South Korean film star once kidnapped by the North

Choi Eun Hee was kidnapped in 1978 by North Korean agents on the orders of the late leader Kim Jong Il and forced to make movies for the regime.
Choi Eun Hee was kidnapped in 1978 by North Korean agents on the orders of the late leader Kim Jong Il and forced to make movies for the regime.PHOTO: EPA-EFE

SEOUL • Choi Eun Hee, a South Korean actress who was once kidnapped by the North's agents on the orders of the late leader Kim Jong Il in Cold War-style intrigue and forced to make movies for the regime, died on Monday, her family said. She was 91.

Her eldest son, director Shin Jeong Gyun, was quoted as telling Yonhap News Agency that she died when she was in hospital for kidney dialysis.

Choi was the South's movie star before being brazenly abducted by North Korean spies in Hong Kong in 1978 at the request of then leader-in-waiting Kim, an avid film fan.

While visiting Hong Kong to meet a potential investor in her arts school, she was reported to have been lured onto a boat by her guide before being transferred against her will to a cargo ship destined for North Korea.

She was sedated, kept drugged and unfed for eight days before arriving in the North.

Her former husband Shin Sang Ok, a top film director, was taken to the North soon after, although circumstances of his abduction remain unclear.

Kim, who ruled the North from 1994 until his death in 2011, was bent on using his captives to make films that could compete on the international stage.

Choi remained trapped in the North for eight years, where she and Shin made more than 10 films together under Kim's watch.

She would later describe a complex relationship with a captor who "respected us as artists and fully supported us", but whom she could never forgive for the "outrageous and unforgivable" kidnapping, according to a 2011 interview.

They were allowed to make "films with artistic values, instead of just propaganda films extolling the regime", but they always longed for their freedom, she said.

Kim spared no expense when it came to their movies. For one action sequence involving a train crash, he provided a real locomotive loaded with dynamite, while for another film requiring windy conditions, he ordered a helicopter to hover overhead.

In another interview, Choi described how Kim attempted to lift her spirits at a dinner shortly after her arrival in the North.

"I was in utter despair back then and he tried to cheer me up, saying, 'Look at me, Ms Choi. Don't I look like a short fat dwarf?'" she told The Dong-A Ilbo, a major newspaper in Seoul. "I couldn't help laughing at that moment."

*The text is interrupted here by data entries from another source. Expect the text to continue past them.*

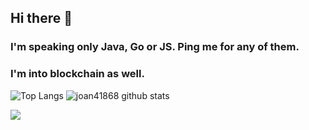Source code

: ## Hi there 👋
### I'm speaking only Java, Go or JS. Ping me for any of them.
### I'm into blockchain as well.

![Top Langs](https://github-readme-stats.vercel.app/api/top-langs/?username=joan41868&theme=gruvbox)
![joan41868 github stats](https://github-readme-stats.vercel.app/api?username=joan41868&show_icons=true&hide_border=true&theme=gruvbox)

![](https://komarev.com/ghpvc/?username=joan41868)

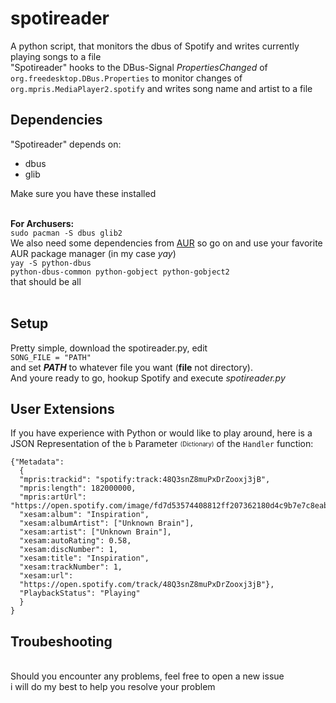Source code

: # spotireader
A python script, that monitors the dbus of Spotify and writes currently playing songs to a file
<br>
"Spotireader" hooks to the DBus-Signal <i>PropertiesChanged</i> of <code>org.freedesktop.DBus.Properties</code> to monitor changes of
<code>org.mpris.MediaPlayer2.spotify</code> and writes song name and artist to a file
<br>
<h2><b>Dependencies</b></h2>
"Spotireader" depends on:
<ul>
<li>dbus</li>
<li>glib</li>
</ul>
Make sure you have these installed<br>

<br><b>For Archusers:</b><br>
<code>sudo pacman -S dbus glib2</code>
<br>
We also need some dependencies from [AUR](https://aur.archlinux.org) so go on and use your favorite AUR package manager (in my case <i>yay</i>)<br>
<code>yay -S python-dbus python-dbus-common python-gobject python-gobject2</code>
<br>that should be all
<br><br>

<h2><b>Setup</b></h2>
Pretty simple, download the spotireader.py, edit<br>
<code>SONG_FILE = "PATH"</code><br>
and set <b><i>PATH</i></b> to whatever file you want (<b>file</b> not directory).<br>
And youre ready to go, hookup Spotify and execute <i>spotireader.py</i>

<br>

<h2><b>User Extensions</b></h2>
If you have experience with Python or would like to play around, here is a JSON Representation of the <code>b</code> Parameter <sub><sup>(Dictionary)</sup></sub> 
of the <code>Handler</code> function:
<pre><code>{"Metadata": 
  {
  "mpris:trackid": "spotify:track:48Q3snZ8muPxDrZooxj3jB", 
  "mpris:length": 182000000, 
  "mpris:artUrl": "https://open.spotify.com/image/fd7d53574408812ff207362180d4c9b7e7c8eab0", 
  "xesam:album": "Inspiration", 
  "xesam:albumArtist": ["Unknown Brain"], 
  "xesam:artist": ["Unknown Brain"], 
  "xesam:autoRating": 0.58, 
  "xesam:discNumber": 1, 
  "xesam:title": "Inspiration", 
  "xesam:trackNumber": 1, 
  "xesam:url": 
  "https://open.spotify.com/track/48Q3snZ8muPxDrZooxj3jB"}, 
  "PlaybackStatus": "Playing"
  }
}
</code></pre>

<h2>Troubeshooting</h2><br>
Should you encounter any problems, feel free to open a new issue<br> i will do my best to help you resolve your problem

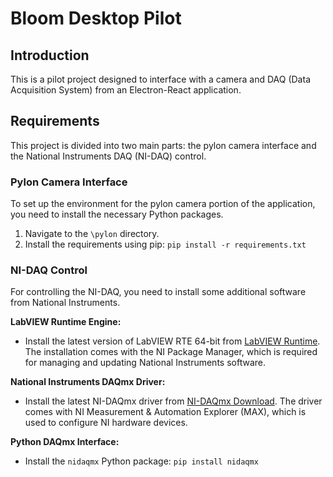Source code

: # Bloom Desktop Pilot

## Introduction
This is a pilot project designed to interface with a camera and DAQ (Data Acquisition System) from an Electron-React application.

## Requirements
This project is divided into two main parts: the pylon camera interface and the National Instruments DAQ (NI-DAQ) control.

### Pylon Camera Interface
To set up the environment for the pylon camera portion of the application, you need to install the necessary Python packages.

1. Navigate to the `\pylon` directory.
2. Install the requirements using pip:
   `pip install -r requirements.txt`

### NI-DAQ Control
For controlling the NI-DAQ, you need to install some additional software from National Instruments.

**LabVIEW Runtime Engine:**
- Install the latest version of LabVIEW RTE 64-bit from [LabVIEW Runtime](https://www.ni.com/en-us/support/downloads/software-products/download.labview-runtime.html#484336). The installation comes with the NI Package Manager, which is required for managing and updating National Instruments software.

**National Instruments DAQmx Driver:**
- Install the latest NI-DAQmx driver from [NI-DAQmx Download](https://www.ni.com/en/support/downloads/drivers/download.ni-daq-mx.html#494676). The driver comes with NI Measurement & Automation Explorer (MAX), which is used to configure NI hardware devices.

**Python DAQmx Interface:**
- Install the `nidaqmx` Python package:
`pip install nidaqmx`

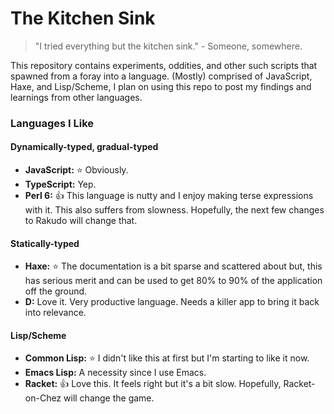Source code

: # The Kitchen Sink
> "I tried everything but the kitchen sink." - Someone, somewhere.

This repository contains experiments, oddities, and other such scripts that spawned from a foray into a language. (Mostly) comprised of JavaScript, Haxe, and Lisp/Scheme, I plan on using this repo to post my findings and learnings from other languages.

### Languages I Like

#### Dynamically-typed, gradual-typed
- **JavaScript:** :star: Obviously.
- **TypeScript:** Yep.
- **Perl 6:** :+1: This language is nutty and I enjoy making terse expressions with it. This also suffers from slowness. Hopefully, the next few changes to Rakudo will change that.

#### Statically-typed
- **Haxe:** :star: The documentation is a bit sparse and scattered about but, this has serious merit and can be used to get 80% to 90% of the application off the ground.
- **D:** Love it. Very productive language. Needs a killer app to bring it back into relevance.

#### Lisp/Scheme
- **Common Lisp:** :star: I didn't like this at first but I'm starting to like it now.
- **Emacs Lisp:** A necessity since I use Emacs.
- **Racket:** :+1: Love this. It feels right but it's a bit slow. Hopefully, Racket-on-Chez will change the game.
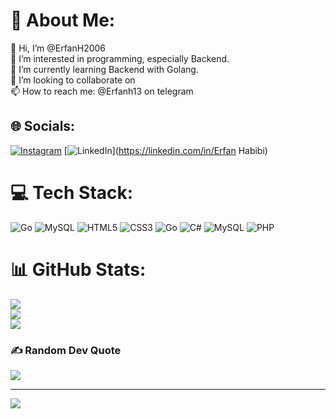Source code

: # 💫 About Me:
👋 Hi, I’m @ErfanH2006<br>👀 I’m interested in programming, especially Backend.<br>🌱 I’m currently learning Backend with Golang.<br>💞️ I’m looking to collaborate on<br>📫 How to reach me: @Erfanh13 on telegram


## 🌐 Socials:
[![Instagram](https://img.shields.io/badge/Instagram-%23E4405F.svg?logo=Instagram&logoColor=white)](https://instagram.com/im_erf2006) [![LinkedIn](https://img.shields.io/badge/LinkedIn-%230077B5.svg?logo=linkedin&logoColor=white)](https://linkedin.com/in/Erfan Habibi) 

# 💻 Tech Stack:
![Go](https://img.shields.io/badge/go-%2300ADD8.svg?style=for-the-badge&logo=go&logoColor=white) ![MySQL](https://img.shields.io/badge/mysql-4479A1.svg?style=for-the-badge&logo=mysql&logoColor=white) ![HTML5](https://img.shields.io/badge/html5-%23E34F26.svg?style=for-the-badge&logo=html5&logoColor=white) ![CSS3](https://img.shields.io/badge/css3-%231572B6.svg?style=for-the-badge&logo=css3&logoColor=white) ![Go](https://img.shields.io/badge/go-%2300ADD8.svg?style=for-the-badge&logo=go&logoColor=white) ![C#](https://img.shields.io/badge/c%23-%23239120.svg?style=for-the-badge&logo=csharp&logoColor=white) ![MySQL](https://img.shields.io/badge/mysql-4479A1.svg?style=for-the-badge&logo=mysql&logoColor=white) ![PHP](https://img.shields.io/badge/php-%23777BB4.svg?style=for-the-badge&logo=php&logoColor=white)
# 📊 GitHub Stats:
![](https://github-readme-stats.vercel.app/api?username=ErfanH2006&theme=dark&hide_border=false&include_all_commits=true&count_private=true)<br/>
![](https://github-readme-streak-stats.herokuapp.com/?user=ErfanH2006&theme=dark&hide_border=false)<br/>
![](https://github-readme-stats.vercel.app/api/top-langs/?username=ErfanH2006&theme=dark&hide_border=false&include_all_commits=true&count_private=true&layout=compact)

### ✍️ Random Dev Quote
![](https://quotes-github-readme.vercel.app/api?type=horizontal&theme=radical)

---
[![](https://visitcount.itsvg.in/api?id=ErfanH2006&icon=5&color=0)](https://visitcount.itsvg.in)

<!-- Proudly created with GPRM ( https://gprm.itsvg.in ) -->
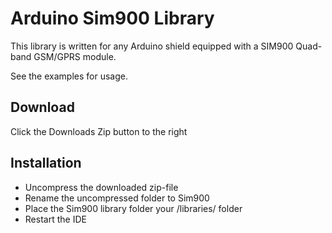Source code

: # Arduino Sim900 Library #
This library is written for any Arduino shield equipped with a SIM900 Quad-band GSM/GPRS module.

See the examples for usage.

## Download ##
Click the Downloads Zip button to the right

## Installation ##
* Uncompress the downloaded zip-file
* Rename the uncompressed folder to Sim900
* Place the Sim900 library folder your <arduinosketchfolder>/libraries/ folder
* Restart the IDE
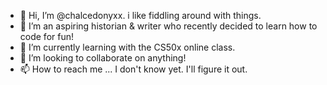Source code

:- 👋 Hi, I’m @chalcedonyxx. i like fiddling around with things.
- 👀 I’m an aspiring historian & writer who recently decided to learn how to code for fun!
- 🌱 I’m currently learning with the CS50x online class. 
- 💞️ I’m looking to collaborate on anything! 
- 📫 How to reach me ... I don't know yet. I'll figure it out.

<!---
chalcedonyxx/chalcedonyxx is a ✨ special ✨ repository because its `README.md` (this file) appears on your GitHub profile.
You can click the Preview link to take a look at your changes.
--->

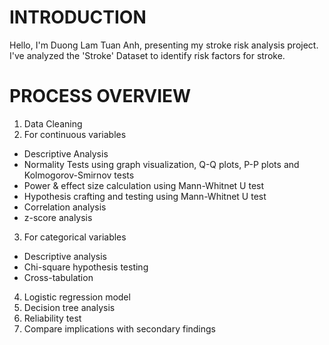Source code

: # INTRODUCTION
Hello,
I'm Duong Lam Tuan Anh, presenting my stroke risk analysis project. I've analyzed the 'Stroke' Dataset to identify risk factors for stroke.

# PROCESS OVERVIEW
1. Data Cleaning
2. For continuous variables
- Descriptive Analysis
- Normality Tests using graph visualization, Q-Q plots, P-P plots and Kolmogorov-Smirnov tests
- Power & effect size calculation using Mann-Whitnet U test
- Hypothesis crafting and testing using Mann-Whitnet U test
- Correlation analysis
- z-score analysis
3. For categorical variables
- Descriptive analysis
- Chi-square hypothesis testing
- Cross-tabulation
4. Logistic regression model
5. Decision tree analysis
6. Reliability test
7. Compare implications with secondary findings

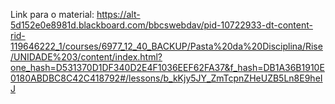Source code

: Link para o material: https://alt-5d152e0e8981d.blackboard.com/bbcswebdav/pid-10722933-dt-content-rid-119646222_1/courses/6977_12_40_BACKUP/Pasta%20da%20Disciplina/Rise/UNIDADE%203/content/index.html?one_hash=D531370D1DF340D2E4F1036EEF62FA37&f_hash=DB1A36B1910E0180ABDBC8C42C418792#/lessons/b_kKjy5JY_ZmTcpnZHeUZB5Ln8E9heIJ

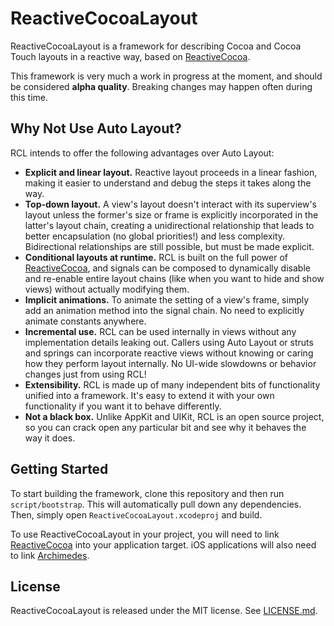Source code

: # ReactiveCocoaLayout

ReactiveCocoaLayout is a framework for describing Cocoa and Cocoa Touch layouts
in a reactive way, based on
[ReactiveCocoa](https://github.com/ReactiveCocoa/ReactiveCocoa).

This framework is very much a work in progress at the moment, and should be
considered **alpha quality**. Breaking changes may happen often during this
time.

## Why Not Use Auto Layout?

RCL intends to offer the following advantages over Auto Layout:

 * **Explicit and linear layout.** Reactive layout proceeds in a linear fashion,
   making it easier to understand and debug the steps it takes along the way.
 * **Top-down layout.** A view's layout doesn't interact with its superview's
   layout unless the former's size or frame is explicitly incorporated in the
   latter's layout chain, creating a unidirectional relationship that leads to
   better encapsulation (no global priorities!) and less complexity.
   Bidirectional relationships are still possible, but must be made explicit.
 * **Conditional layouts at runtime.** RCL is built on the full power
   of [ReactiveCocoa](https://github.com/ReactiveCocoa/ReactiveCocoa), and signals can
   be composed to dynamically disable and re-enable entire layout chains (like
   when you want to hide and show views) without actually modifying them.
 * **Implicit animations.** To animate the setting of a view's frame, simply add
   an animation method into the signal chain. No need to explicitly animate
   constants anywhere.
 * **Incremental use.** RCL can be used internally in views without any
   implementation details leaking out. Callers using Auto Layout or struts and
   springs can incorporate reactive views without knowing or caring how they
   perform layout internally. No UI-wide slowdowns or behavior changes just from
   using RCL!
 * **Extensibility.** RCL is made up of many independent bits of functionality
   unified into a framework. It's easy to extend it with your own functionality
   if you want it to behave differently.
 * **Not a black box.** Unlike AppKit and UIKit, RCL is an open source project,
   so you can crack open any particular bit and see why it behaves the way it
   does.

## Getting Started

To start building the framework, clone this repository and then run `script/bootstrap`.
This will automatically pull down any dependencies. Then, simply open
`ReactiveCocoaLayout.xcodeproj` and build.

To use ReactiveCocoaLayout in your project, you will need to link
[ReactiveCocoa](https://github.com/ReactiveCocoa/ReactiveCocoa) into your
application target. iOS applications will also need to link
[Archimedes](https://github.com/github/Archimedes).

## License

ReactiveCocoaLayout is released under the MIT license. See
[LICENSE.md](https://github.com/ReactiveCocoa/ReactiveCocoaLayout/blob/master/LICENSE.md).
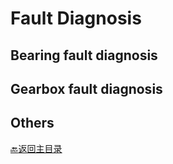 # Fault Diagnosis

## Bearing fault diagnosis


## Gearbox fault diagnosis


## Others


[:back:返回主目录](../README.md)
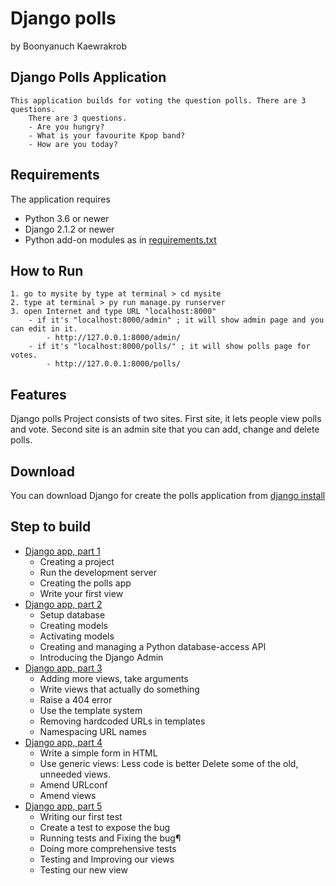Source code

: # Django polls
by Boonyanuch Kaewrakrob

## Django Polls Application
    This application builds for voting the question polls. There are 3 questions.
        There are 3 questions.
        - Are you hungry?
        - What is your favourite Kpop band?
        - How are you today?

 ## Requirements
 The application requires
 * Python 3.6 or newer
 * Django 2.1.2 or newer
 * Python add-on modules as in [requirements.txt](requirements.txt)

 ## How to Run
    1. go to mysite by type at terminal > cd mysite
    2. type at terminal > py run manage.py runserver
    3. open Internet and type URL "localhost:8000"
        - if it's "localhost:8000/admin" ; it will show admin page and you can edit in it.
            - http://127.0.0.1:8000/admin/
        - if it's "localhost:8000/polls/" ; it will show polls page for votes.
            - http://127.0.0.1:8000/polls/
    
## Features
Django polls Project consists of two sites. First site, it lets people view polls and vote. Second site is an admin site that you can add, change and delete polls.

## Download
You can download Django for create the polls application from [django install](https://www.djangoproject.com/download/)

## Step to build
- [Django app, part 1](https://docs.djangoproject.com/en/2.2/intro/tutorial01/)
    - Creating a project
    - Run the development server
    - Creating the polls app
    - Write your first view
- [Django app, part 2](https://docs.djangoproject.com/en/2.2/intro/tutorial02/)
    - Setup database
    - Creating models
    - Activating models
    - Creating and managing a Python database-access API
    - Introducing the Django Admin
- [Django app, part 3](https://docs.djangoproject.com/en/2.2/intro/tutorial03/)
    - Adding more views, take arguments
    - Write views that actually do something
    - Raise a 404 error
    - Use the template system
    - Removing hardcoded URLs in templates
    - Namespacing URL names
- [Django app, part 4](https://docs.djangoproject.com/en/2.2/intro/tutorial04/)
    - Write a simple form in HTML
    - Use generic views: Less code is better
        Delete some of the old, unneeded views.
    - Amend URLconf
    - Amend views
- [Django app, part 5](https://docs.djangoproject.com/en/2.2/intro/tutorial05/)
    - Writing our first test
    - Create a test to expose the bug
    - Running tests and Fixing the bug¶
    - Doing more comprehensive tests
    - Testing and Improving our views
    - Testing our new view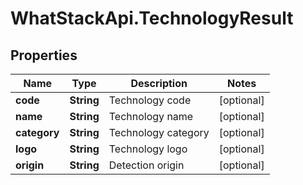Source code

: # WhatStackApi.TechnologyResult

## Properties

Name | Type | Description | Notes
------------ | ------------- | ------------- | -------------
**code** | **String** | Technology code | [optional] 
**name** | **String** | Technology name | [optional] 
**category** | **String** | Technology category | [optional] 
**logo** | **String** | Technology logo | [optional] 
**origin** | **String** | Detection origin | [optional] 



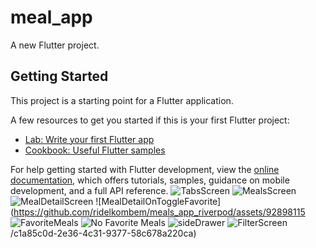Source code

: # meal_app

A new Flutter project.

## Getting Started

This project is a starting point for a Flutter application.

A few resources to get you started if this is your first Flutter project:

- [Lab: Write your first Flutter app](https://docs.flutter.dev/get-started/codelab)
- [Cookbook: Useful Flutter samples](https://docs.flutter.dev/cookbook)

For help getting started with Flutter development, view the
[online documentation](https://docs.flutter.dev/), which offers tutorials,
samples, guidance on mobile development, and a full API reference.
![TabsScreen](https://github.com/ridelkombem/meals_app_riverpod/assets/92898115/4c322623-40ff-4ef5-ad97-d29d56fcdee0)
![MealsScreen](https://github.com/ridelkombem/meals_app_riverpod/assets/92898115/f90b9ce0-db38-4959-9636-9ecd2c3c7f24)
![MealDetailScreen](https://github.com/ridelkombem/meals_app_riverpod/assets/92898115/9690ea5d-be62-457e-86ea-7e70a53c3911)
![MealDetailOnToggleFavorite](https://github.com/ridelkombem/meals_app_riverpod/assets/92898115
![FavoriteMeals](https://github.com/ridelkombem/meals_app_riverpod/assets/92898115/c2bd8511-5e9b-4384-9cad-954fc40d25bc)
![No Favorite Meals](https://github.com/ridelkombem/meals_app_riverpod/assets/92898115/62da8c9d-d757-4243-bae4-97c1caf7dab4)
![sideDrawer](https://github.com/ridelkombem/meals_app_riverpod/assets/92898115/03539beb-f53d-4511-bc1c-44d88dabc904)
![FilterScreen](https://github.com/ridelkombem/meals_app_riverpod/assets/92898115/38bff80d-f890-4a8a-8eca-fa5aac338f99)
/c1a85c0d-2e36-4c31-9377-58c678a220ca)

Kim had a personal film archive containing 15,000 movies from around the world, according to Shin's memoir.

His collection included "300 South Korean movies with detailed descriptions of the production year, stars and names of all production staff", Shin wrote.

During their ordeal, the couple travelled overseas extensively for movie production and to attend film festivals - always under heavy surveillance by the North's agents.

Choi even won a Best Actress award at the Moscow International Film Festival in 1985 for Salt, a film about Korean guerrillas fighting the 1910 to 1945 Japanese colonial rule.

The couple - who had divorced in 1976, before their abductions - remarried during a trip to Hungary at Kim's urging.

But Choi later recounted how, during her time in the North, she cried every night at the thought that "none of this would have happened if I was not an actress".

"Kim Jong Il offered me all kinds of generosity and royal treatment, but I could not erase the resentment towards him," she wrote in her memoir.

The couple finally escaped to the United States embassy in Vienna after attending the Berlin International Film Festival in 1986. A Japanese reporter smuggled them by taxi to outside the embassy gates before they made a dash for it.

"I still have nightmares of being chased after by North Korean agents," Choi said in a 2015 interview. "When I arrived at the US embassy in Austria and was told, 'Welcome to the West', I burst into tears. I couldn't stop crying."

The couple sought asylum in the US due to fears for their safety, before returning to South Korea in 1999. They remained married until Shin's death in 2006. Their dramatic life inspired several books and movies.

Choi, who made her cinematic debut in 1942, rose to stardom in the wake of the 1950 to 1953 Korean War, which sealed the division between the communist North and the capitalist South.

She was called the "queen" of South Korean cinema from the 1950s to 1970s and appeared in more than 100 movies - many made by Shin.

She is survived by two sons and two daughters, Yonhap said. The funeral will be held in Seoul tomorrow.